### From Tables and Spreadsheets to Data Cubes

• A data warehouse is based on a multidimensional data model which views data in the form of a data cube
• A data cube, such as sales, allows data to be modeled and viewed in multiple dimensions
• Dimension tables, such as item (item_name, brand, type), or time(day, week, month, quarter, year)
• Fact table contains measures (such as dollars_sold) and keys to each of the related dimension tables
• In data warehousing literature, an n-D base cube is called a base cuboid. The top most 0-D cuboid, which holds the highest-level of summarization, is called the apex cuboid. The lattice of cuboids forms a data cube.

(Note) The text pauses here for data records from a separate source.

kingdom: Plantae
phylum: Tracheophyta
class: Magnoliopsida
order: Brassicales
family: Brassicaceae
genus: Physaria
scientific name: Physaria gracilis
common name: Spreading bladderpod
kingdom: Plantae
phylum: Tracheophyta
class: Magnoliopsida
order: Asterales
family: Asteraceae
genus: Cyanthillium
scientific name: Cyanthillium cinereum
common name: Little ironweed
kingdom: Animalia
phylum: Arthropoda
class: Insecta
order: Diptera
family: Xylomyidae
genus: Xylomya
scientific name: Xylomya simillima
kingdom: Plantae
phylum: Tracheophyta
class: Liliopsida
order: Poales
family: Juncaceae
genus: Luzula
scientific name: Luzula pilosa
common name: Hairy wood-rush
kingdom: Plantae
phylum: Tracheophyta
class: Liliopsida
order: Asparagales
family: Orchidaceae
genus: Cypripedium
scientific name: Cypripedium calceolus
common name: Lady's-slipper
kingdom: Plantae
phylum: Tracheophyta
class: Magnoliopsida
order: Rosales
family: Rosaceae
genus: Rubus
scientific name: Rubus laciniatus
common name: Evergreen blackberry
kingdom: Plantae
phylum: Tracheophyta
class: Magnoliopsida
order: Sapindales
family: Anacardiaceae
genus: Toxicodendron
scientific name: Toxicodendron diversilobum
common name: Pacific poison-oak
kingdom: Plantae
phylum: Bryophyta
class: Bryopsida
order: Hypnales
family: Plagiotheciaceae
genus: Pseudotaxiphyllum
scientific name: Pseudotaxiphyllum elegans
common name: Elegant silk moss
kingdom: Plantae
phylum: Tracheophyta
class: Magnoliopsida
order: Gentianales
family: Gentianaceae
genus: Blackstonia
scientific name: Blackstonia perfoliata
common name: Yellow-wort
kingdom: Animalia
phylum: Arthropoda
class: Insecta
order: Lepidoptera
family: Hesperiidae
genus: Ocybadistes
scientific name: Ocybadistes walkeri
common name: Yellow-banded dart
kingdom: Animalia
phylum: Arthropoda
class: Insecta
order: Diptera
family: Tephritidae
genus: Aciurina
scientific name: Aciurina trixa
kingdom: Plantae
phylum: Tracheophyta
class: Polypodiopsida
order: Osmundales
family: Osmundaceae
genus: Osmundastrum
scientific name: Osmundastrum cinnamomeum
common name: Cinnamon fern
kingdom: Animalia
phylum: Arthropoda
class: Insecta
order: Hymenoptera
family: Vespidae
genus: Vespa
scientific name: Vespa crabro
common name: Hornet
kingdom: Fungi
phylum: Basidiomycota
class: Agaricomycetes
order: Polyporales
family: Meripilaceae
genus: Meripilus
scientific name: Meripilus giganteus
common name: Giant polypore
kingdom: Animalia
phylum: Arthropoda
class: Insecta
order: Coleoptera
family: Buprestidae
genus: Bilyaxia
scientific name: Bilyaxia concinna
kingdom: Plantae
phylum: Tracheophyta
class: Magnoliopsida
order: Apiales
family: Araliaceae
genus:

### Conceptual Modeling of Data Warehouses

• Modeling data warehouses: dimensions & measures
• Star schema: A fact table in the middle connected to a set of dimension tables
• Snowflake schema: A refinement of star schema where some dimensional hierarchy is normalized into a set of smaller dimension tables, forming a shape similar to snowflake
• Fact constellations: Multiple fact tables share dimension tables, viewed as a collection of stars, therefore called galaxy schema or fact constellation

### Data Cube Measures: Three Categories

• Distributive: if the result derived by applying the function to n aggregate values is the same as that derived by applying the function on all the data without partitioning
• E.g., count(), sum(), min(), max()
• Algebraic: if it can be computed by an algebraic function with M arguments (where M is a bounded integer), each of which is obtained by applying a distributive aggregate function
• E.g., avg(), min_N(), standard_deviation()
• Holistic: if there is no constant bound on the storage size needed to describe a subaggregate.
• E.g., median(), mode(), rank()

### Multidimensional Data

• Sales volume as a function of product, month, and region

### Typical OLAP Operations

• Roll up (drill-up): summarize data
• by climbing up hierarchy or by dimension reduction
• Drill down (roll down): reverse of roll-up
• from higher level summary to lower level summary or detailed data, or introducing new dimensions
• Slice and dice: project and select
• Pivot (rotate):
• reorient the cube, visualization, 3D to series of 2D planes
• Other operations
• drill across: involving (across) more than one fact table
• drill through: through the bottom level of the cube to its back-end relational tables (using SQL)